Archive for June, 2006

Advisory Board Survey Report

Friday, June 2nd, 2006 by Jonathan Zar

A summary of survey results has been sent to all members of the VOIPSA advisory board. Thank you to all who participated.  Your input is being incorporated now into revisions of the VOIPSA membership materials.

Day 2 of the VoIP Security Workshop in Berlin.

Friday, June 2nd, 2006 by Martyn Davies

Many good sessions today including Christian Stredicke, CEO of VoIP phone specialist SNOM, and Bogdan Materna
(VOIPSA member and VoIPShield Systems’ CEO). Stredicke’s talk was on the subject of securing VoIP media.  To summarize to the barebones, he said that it’s done and dusted for most aspects: securing signalling means TLS; securing streams means SRTP and key exchange will likely use Sdescriptions (SDES).  Well, perhaps not so simple as that in the area of key exchange, he cited 11 proposals
still on the table, including 5 variants of MIKEY and 2 of SDES.  Also Phil Zimmerman’s ZRTP technology Stredicke cited as interesting, but “too late”.  Stredicke said that if ZRTP had arrived two years ago, it would for sure be a leading contender, but many implementations of SDES already exist.
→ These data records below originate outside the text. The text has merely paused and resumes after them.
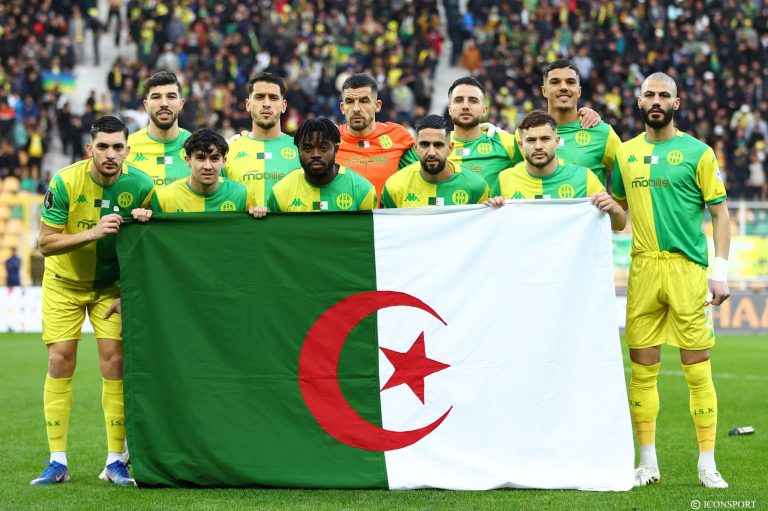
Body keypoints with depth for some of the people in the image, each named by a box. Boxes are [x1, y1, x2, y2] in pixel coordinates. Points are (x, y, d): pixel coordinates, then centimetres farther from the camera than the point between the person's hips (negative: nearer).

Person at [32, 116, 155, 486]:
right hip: (64, 281, 0)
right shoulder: (65, 182, -20)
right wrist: (93, 233, -33)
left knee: (115, 361, -8)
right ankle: (57, 462, 0)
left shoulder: (141, 186, -17)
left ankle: (115, 461, 0)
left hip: (112, 285, 1)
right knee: (60, 361, -6)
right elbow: (46, 243, -20)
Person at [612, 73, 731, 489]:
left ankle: (707, 464, 3)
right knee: (642, 369, 4)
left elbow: (719, 213, 0)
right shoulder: (626, 153, 12)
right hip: (643, 269, 4)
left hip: (688, 268, -4)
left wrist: (721, 269, -7)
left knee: (697, 369, -3)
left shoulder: (697, 152, 1)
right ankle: (648, 463, 12)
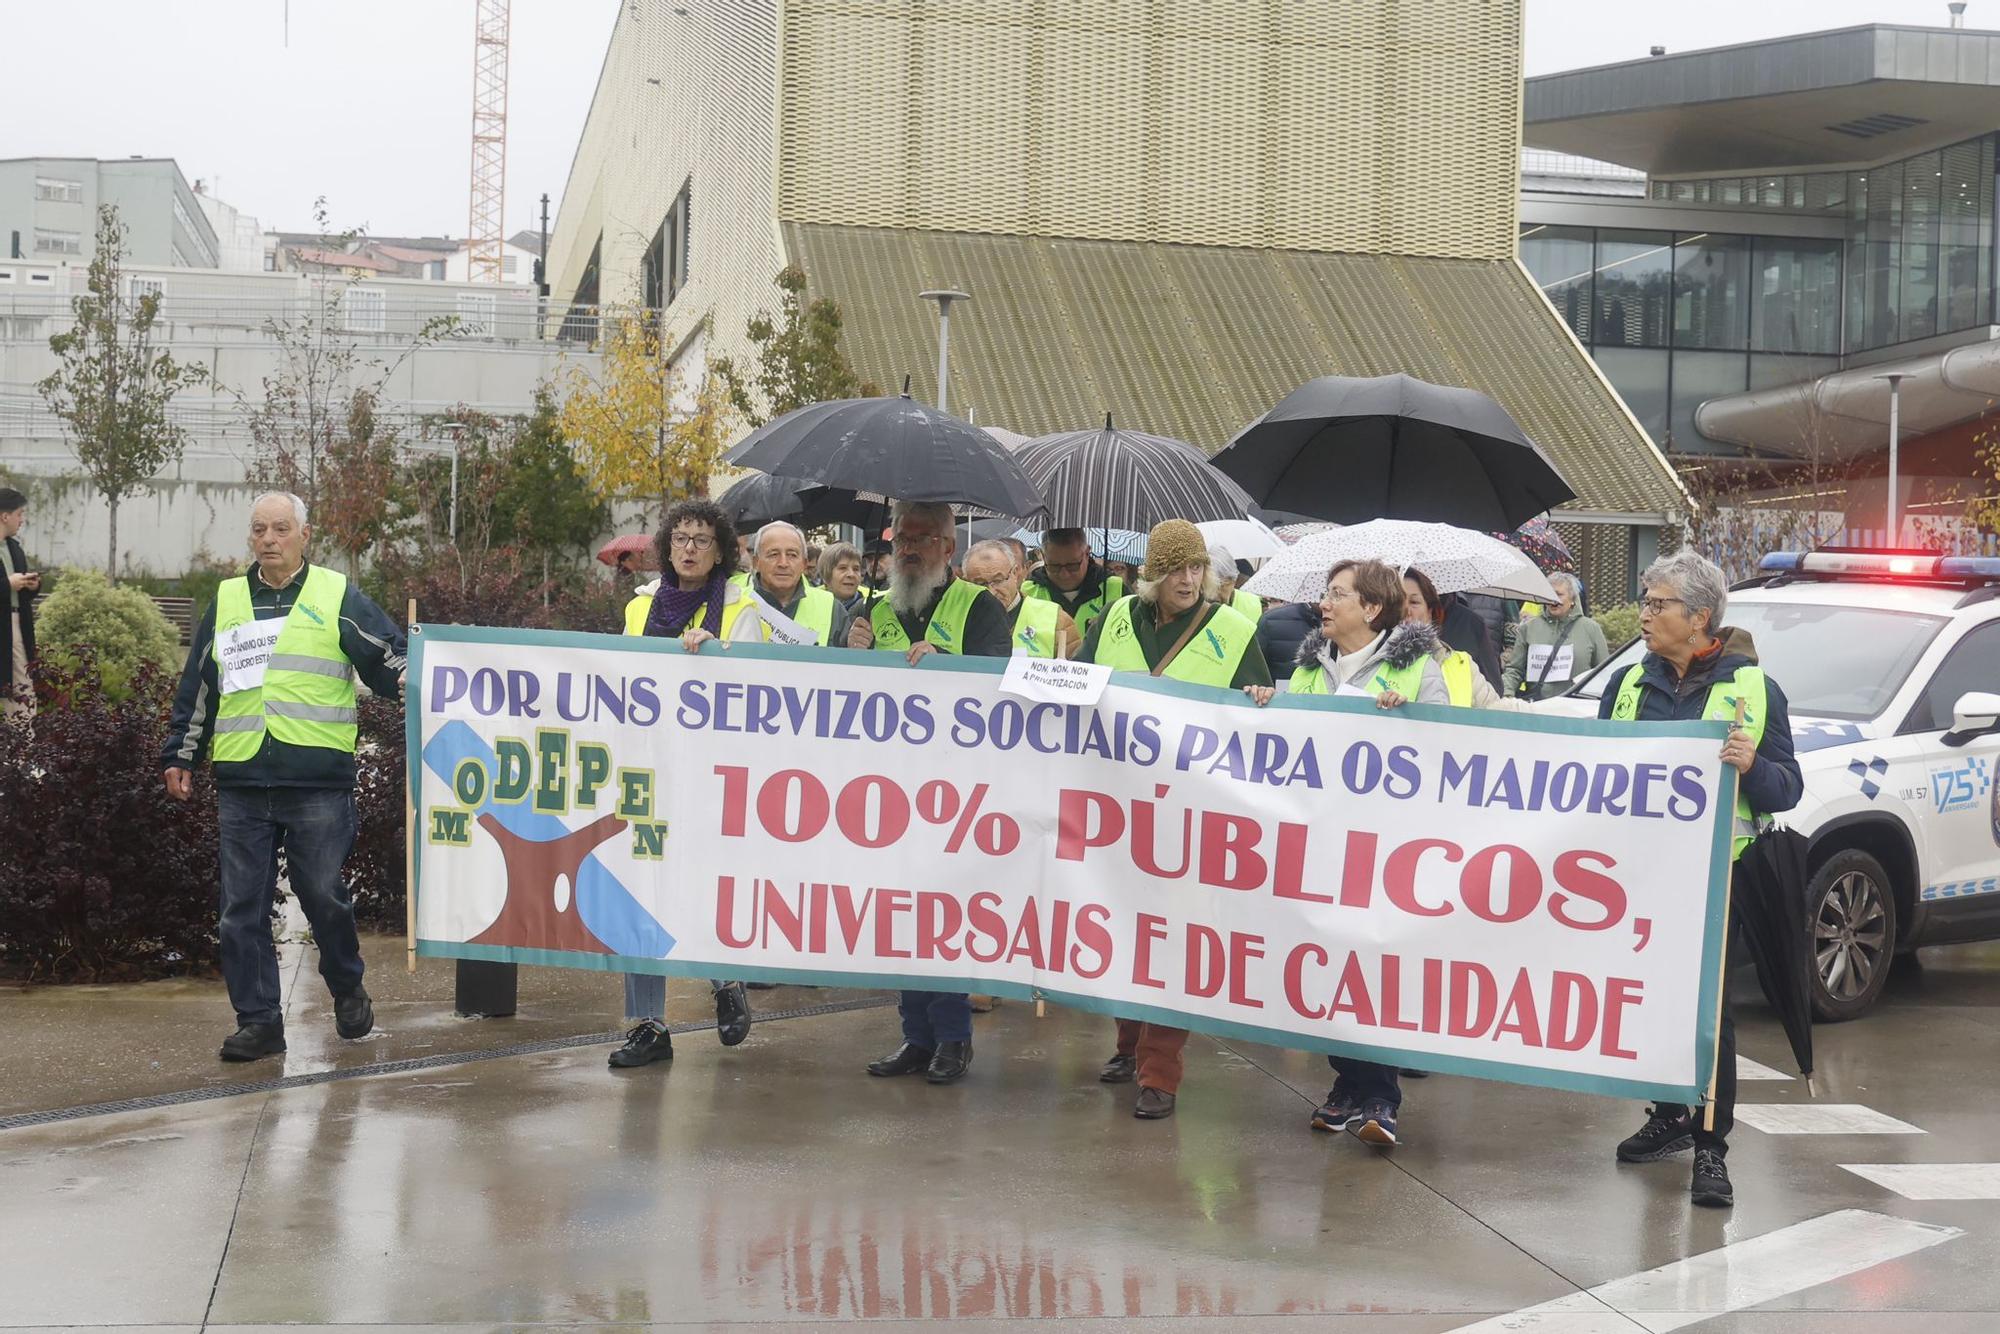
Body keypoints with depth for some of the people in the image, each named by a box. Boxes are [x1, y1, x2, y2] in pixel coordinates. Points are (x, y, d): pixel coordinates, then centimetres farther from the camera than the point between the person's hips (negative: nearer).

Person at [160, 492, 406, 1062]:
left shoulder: (337, 597, 6)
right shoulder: (226, 602, 16)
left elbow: (390, 657, 3)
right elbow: (196, 689, 21)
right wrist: (179, 757, 19)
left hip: (318, 779, -3)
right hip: (242, 781, 3)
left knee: (324, 895, 0)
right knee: (242, 907, 2)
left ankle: (347, 989, 25)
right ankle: (258, 1020, 10)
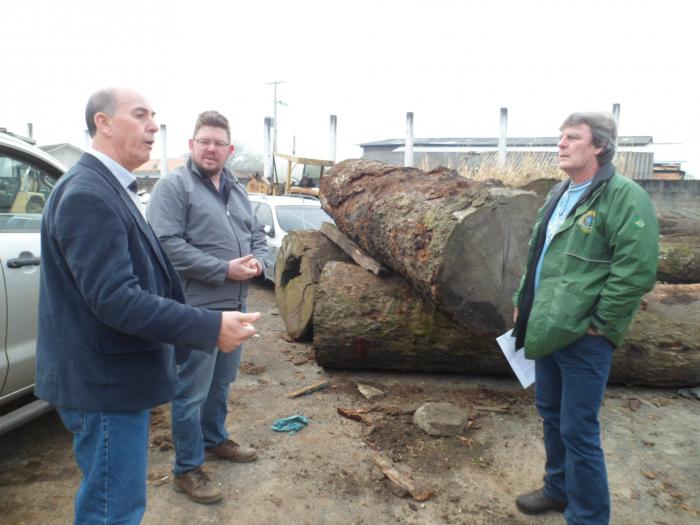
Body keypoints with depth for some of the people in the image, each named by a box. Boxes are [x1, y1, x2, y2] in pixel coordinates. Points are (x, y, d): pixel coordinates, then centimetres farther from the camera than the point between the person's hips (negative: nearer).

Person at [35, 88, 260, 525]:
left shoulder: (109, 188, 11)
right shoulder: (88, 194, -22)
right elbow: (114, 299, -29)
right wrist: (211, 328, -28)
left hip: (113, 377, 10)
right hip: (105, 384, -10)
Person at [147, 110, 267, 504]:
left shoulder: (237, 190, 15)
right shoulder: (173, 186, -10)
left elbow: (258, 234, 19)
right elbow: (167, 244, -21)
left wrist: (258, 260, -4)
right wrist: (224, 269, -22)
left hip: (235, 305, 8)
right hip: (197, 308, -8)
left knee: (222, 383, 22)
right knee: (192, 391, 4)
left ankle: (215, 439, 43)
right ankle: (188, 469, 20)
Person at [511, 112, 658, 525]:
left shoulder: (625, 197, -15)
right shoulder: (559, 194, 12)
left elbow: (637, 271, -22)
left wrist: (599, 323, -17)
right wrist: (523, 302, 15)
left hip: (583, 337, -8)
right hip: (547, 330, 9)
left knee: (578, 430, 2)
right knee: (551, 414, 22)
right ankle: (558, 490, 43)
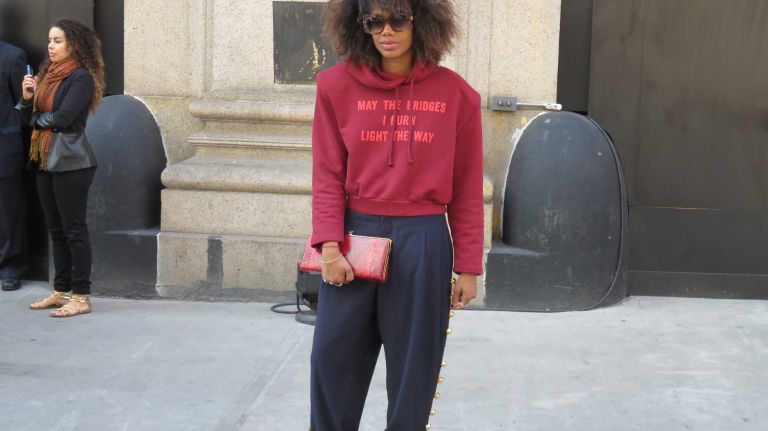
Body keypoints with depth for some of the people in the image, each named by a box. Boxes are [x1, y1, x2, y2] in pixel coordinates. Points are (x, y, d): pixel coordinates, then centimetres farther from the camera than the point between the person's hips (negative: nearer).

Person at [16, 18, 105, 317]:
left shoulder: (81, 78, -10)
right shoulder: (47, 74, 15)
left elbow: (63, 117, -19)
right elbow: (31, 118, 14)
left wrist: (37, 118, -1)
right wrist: (27, 98, -6)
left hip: (70, 162, -8)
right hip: (45, 161, 8)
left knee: (73, 230, -5)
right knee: (56, 230, 12)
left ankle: (81, 297, -1)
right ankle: (61, 291, 20)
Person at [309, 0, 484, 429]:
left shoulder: (455, 93, -2)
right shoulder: (338, 85, 0)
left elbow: (466, 189, 1)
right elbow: (328, 175, 1)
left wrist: (468, 266, 1)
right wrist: (329, 245, -10)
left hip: (422, 242, -1)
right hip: (355, 235, 1)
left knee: (413, 367, 9)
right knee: (333, 358, 8)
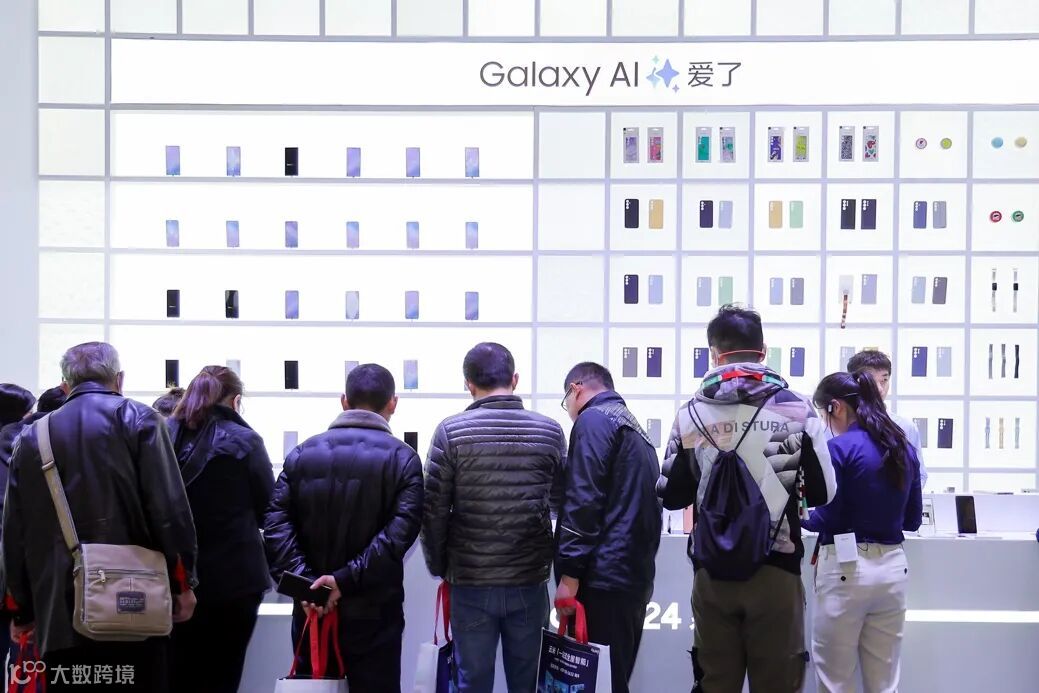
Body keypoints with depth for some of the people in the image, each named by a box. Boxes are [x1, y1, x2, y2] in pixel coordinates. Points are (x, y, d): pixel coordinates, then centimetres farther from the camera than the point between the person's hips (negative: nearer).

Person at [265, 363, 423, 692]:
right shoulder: (402, 458, -3)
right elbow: (399, 532, -17)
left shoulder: (302, 453, 6)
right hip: (373, 613, -3)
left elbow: (276, 523, -5)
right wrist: (346, 580, -18)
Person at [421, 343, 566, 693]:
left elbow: (434, 510, -6)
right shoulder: (550, 432, 0)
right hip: (530, 582, 2)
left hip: (471, 584, -2)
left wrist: (439, 567, 6)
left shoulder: (451, 431, -7)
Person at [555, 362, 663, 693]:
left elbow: (583, 501, -15)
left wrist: (570, 573, -15)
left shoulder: (594, 420, -6)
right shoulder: (636, 428, 22)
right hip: (636, 577, 9)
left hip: (604, 577, -9)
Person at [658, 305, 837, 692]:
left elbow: (671, 497, 5)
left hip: (712, 574, 2)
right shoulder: (796, 409, -4)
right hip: (776, 570, -1)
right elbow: (824, 494, 1)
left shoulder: (691, 415, -1)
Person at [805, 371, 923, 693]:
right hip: (893, 567, 6)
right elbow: (912, 520, 16)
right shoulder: (905, 448, 9)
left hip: (846, 568, -6)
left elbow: (827, 519, -10)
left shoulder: (840, 448, -11)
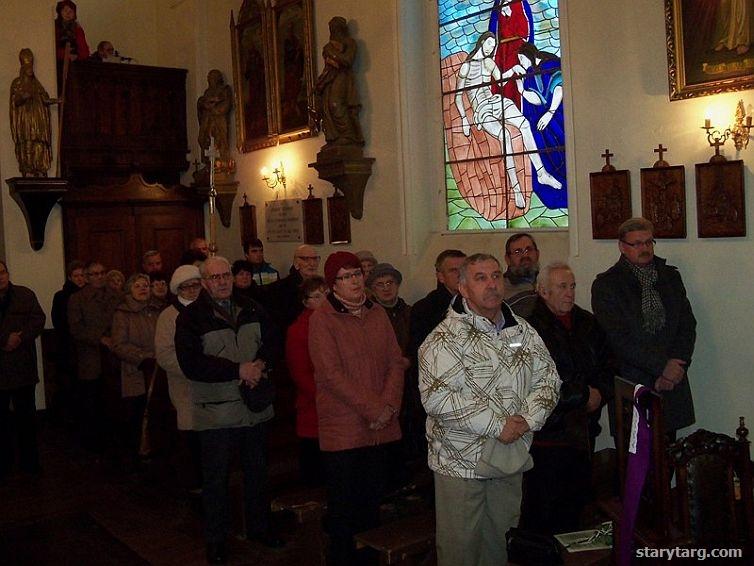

The day closed with an excellent panel discussion chaired by Dorgham Siselem, and featuring panellists Christian Stredicke,
Micheal Haberler (Enum.at), Saverio Niccolini (NEC) and Hannes Tschofening (Siemens).  They tackled a wide range of subjects including “Is Legal Intercept Evil?” and “Will we dial numbers in 10 years time, or SIP URIs?”.  I also saw Niccolini’s presentation yesterday, where he referred to the Threat Taxonomy project at VOIPSA, so nice to see our work being used in practice.

Final thoughts: Nice social crowd, interesting sessions and well orgnanized.  Altogether a very worthwhile event, I’m looking forward to the next one.

The 3rd Annual VoIP Security Workshop opens today, Berlin

Thursday, June 1st, 2006 by Martyn Davies

There’s an excellent turnout, and Fraunhofer Fokus are doing a great job of hosting, with free WLAN (hence this blog entry) and everything you would expect from a well-run conference.

The keynote speech today was provided by Virgil Gligor of the University of Maryland, on the subject Adversary Models; in other words it is necessary to define the adversary before we can decide what ‘secure’ means. Prof. Gligor was the 2006 recipient of the prestigious National Security Award, and he also has the distinction of being the first person ever to write a paper about Denial of Service attacks

In a wide-ranging talk, Prof Gligor pointed out that in the history of computing there has often been a 10 or more year gap between the use of technology and the addressing of security issues that arise from it. This of course also true today of VoIP and VoIP security, and he assures us that at least this means we will all have jobs for life.

One of the key messages of his talk was that “Perfect is the Enemy of the Good”, or in other words, we can secure a system 100%, but end up with a completely unworkable system. On the other hand we can engineer systems that work, but only detect perhaps 70% of intrusions and other security problems. There is no such thing as a completely secure system.